Up to this point I have mainly been talking about one researcher and their agents. But that is only the beginning. Very soon the research environment is likely to contain multiple people, each bringing their own agents into the interaction. The student may have an agent helping them draft, plan, and interpret. The supervisor may have an agent helping compare versions or generate feedback. The institution may have agents involved in compliance, support, monitoring, or audit. Even participants or publics may arrive with agents that mediate consent, understanding, or representation. And once that happens, the challenge is no longer only how one person uses AI. The challenge becomes relational, institutional, and orchestrational. How do we negotiate student-agent, supervisor-agent, institution-agent, and participant-agent interactions? Who coordinates the overlapping workstreams? What counts as fair use, appropriate disclosure, or legitimate delegation? Where does confidentiality sit? How is intellectual property handled? What professional and social norms govern these interactions? We do not yet have settled language for this, let alone settled norms. And the bottleneck may not be what the agents can do, but how much coherent direction and coordination the human system around them can sustain.

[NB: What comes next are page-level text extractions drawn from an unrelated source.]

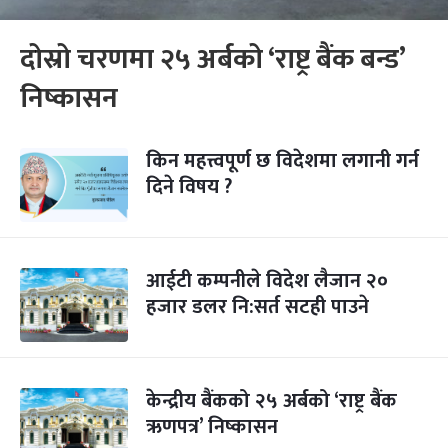
दोस्रो चरणमा २५ अर्बको ‘राष्ट्र बैंक बन्ड’
निष्कासन
किन महत्त्वपूर्ण छ विदेशमा लगानी गर्न
दिने विषय ?
आईटी कम्पनीले विदेश लैजान २०
हजार डलर नि:सर्त सटही पाउने
केन्द्रीय बैंकको २५ अर्बको ‘राष्ट्र बैंक
ऋणपत्र’ निष्कासन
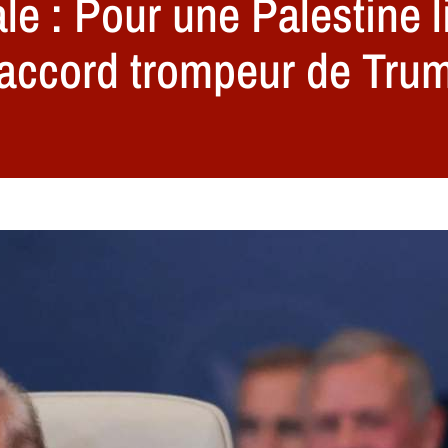
le : Pour une Palestine l
l’accord trompeur de Tru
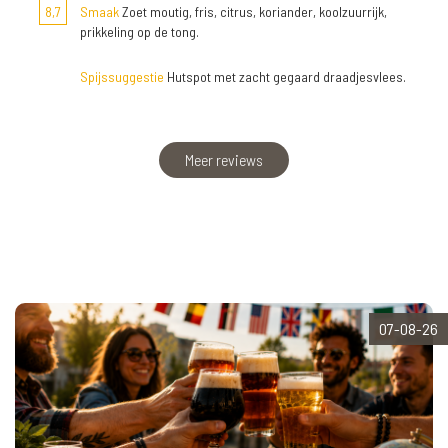
8,7
Smaak
Zoet moutig, fris, citrus, koriander, koolzuurrijk,
prikkeling op de tong.
Spijssuggestie
Hutspot met zacht gegaard draadjesvlees.
Meer reviews
07-08-26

This is the complementarity move and the wider systemic picture together. If we are serious about AI capabilities, we have to be honest: words are now a commodity. Anyone can produce fluent, publishable-looking text on any topic. That is the new baseline. Pretending otherwise is not a strategy. Execution is becoming delegable in the same way. Searching, summarising, drafting, comparison, routine analysis — these used to be the bulk of the work and they are now the easiest parts to hand off. But formats are also becoming fluid. The same understanding can be rendered as a paper, a clinical brief, a podcast, a set of slides, a plain-language summary, a piece of interactive code, or a visualisation. That is not just stylistic — it means research can reach audiences and formats that the journal-paper system was never going to serve well. So what becomes scarce? The things that decide which words matter: taste, judgement, trust, responsibility, and the capacity to recognise which questions are worth asking in the first place. The system-level risk is a flood of plausible work with thin judgement behind it. The system-level opportunity is that understanding can now travel into formats and contexts that were previously closed to it. Which of these we get depends on what we point AI at.

This is where I want to land. Research exists to help us better understand the world. AI will be pointed at whatever we point it at. The research-industrial complex will pull it toward throughput, because that is what the system already rewards. The opportunity — the one worth protecting — is to point it at understanding. That means using AI to sharpen questions, pressure-test interpretations, and make thinking more visible. It means treating the artifact as evidence of a process, not a substitute for it. It means holding onto the human capacities — taste, judgement, trust, responsibility — that give words significance. Every person here occupies more than one position in the research ecosystem: researcher, supervisor, reviewer, clinician, teacher, user of evidence. In each of those positions, the choice is the same. Point AI at understanding. The infrastructure can take care of itself.